On March 2nd, 2006, a group of fly anglers will converge
on strips of sand and waters to discover. They will,
perhaps for the first time, discover new friends that were
merely typed names on a website called "Fly Anglers On Line."
They will discover new sights and sounds and smells that will
create memories that will be theirs forever. And, without
a doubt, they will share our waters of discovery.
'Til next time. ~ Capt. Gary
About Gary:
Gary grew up in central Florida and spent much
of his youth fishing the lakes that dot the area.
After moving a little closer to the coast, his
interests changed from fresh to salt. Gary still
visits his "roots" in the "lake behind the house."

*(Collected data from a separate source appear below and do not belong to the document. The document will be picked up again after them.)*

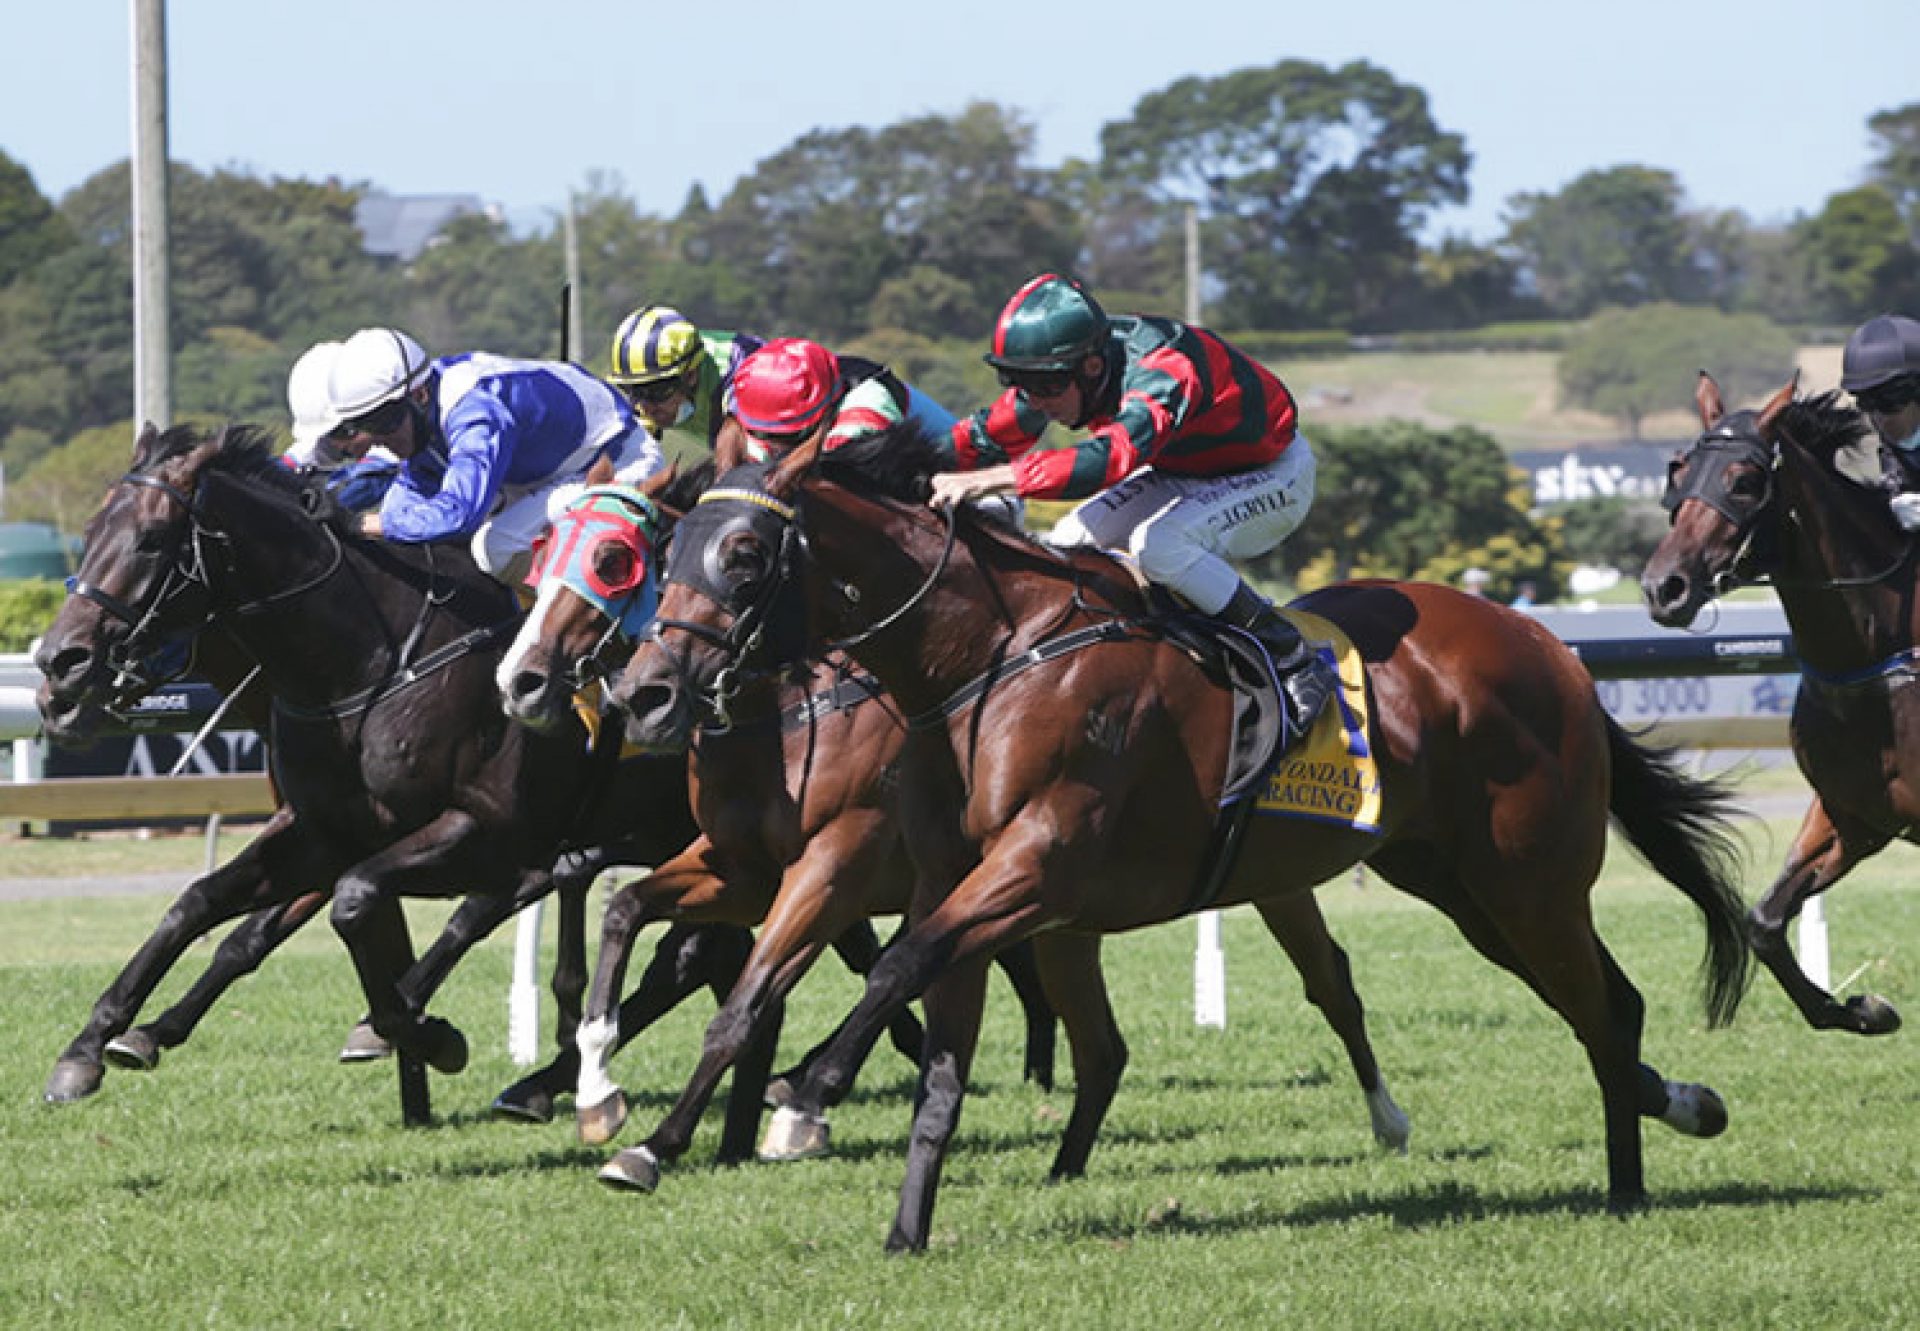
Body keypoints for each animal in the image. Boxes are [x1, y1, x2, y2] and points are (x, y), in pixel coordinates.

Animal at [610, 430, 1758, 1252]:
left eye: (745, 552)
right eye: (664, 552)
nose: (646, 691)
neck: (992, 656)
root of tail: (1548, 644)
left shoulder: (1027, 865)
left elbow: (891, 966)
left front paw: (804, 1095)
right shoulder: (951, 879)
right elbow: (906, 1038)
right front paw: (890, 1223)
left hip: (1528, 878)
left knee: (1600, 1006)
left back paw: (1626, 1180)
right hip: (1460, 884)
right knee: (1607, 1003)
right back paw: (1675, 1114)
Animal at [1651, 376, 1904, 1037]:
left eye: (1744, 480)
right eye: (1679, 470)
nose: (1664, 588)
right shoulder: (1855, 815)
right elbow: (1764, 922)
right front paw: (1859, 1010)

He obtained his captain's license in the early '90's
and fished the blue waters of the Atlantic for a little
over twelve years. His interests in the beautiful shallow
water flats in and around the famous Mosquito Lagoon came
around twenty-five years ago. Even though Captain Gary
doesn't professionally guide anymore, his respect of the
waters will ever be present.
Gary began fly fishing and tying mostly saltwater
patterns in the early '90's and has participated as
a demo fly tier for the Federation of Fly Fishers
on numerous occasions. He is a private fly casting
and tying instructor and stained glass artist,
creating mostly saltwater game fish in glass.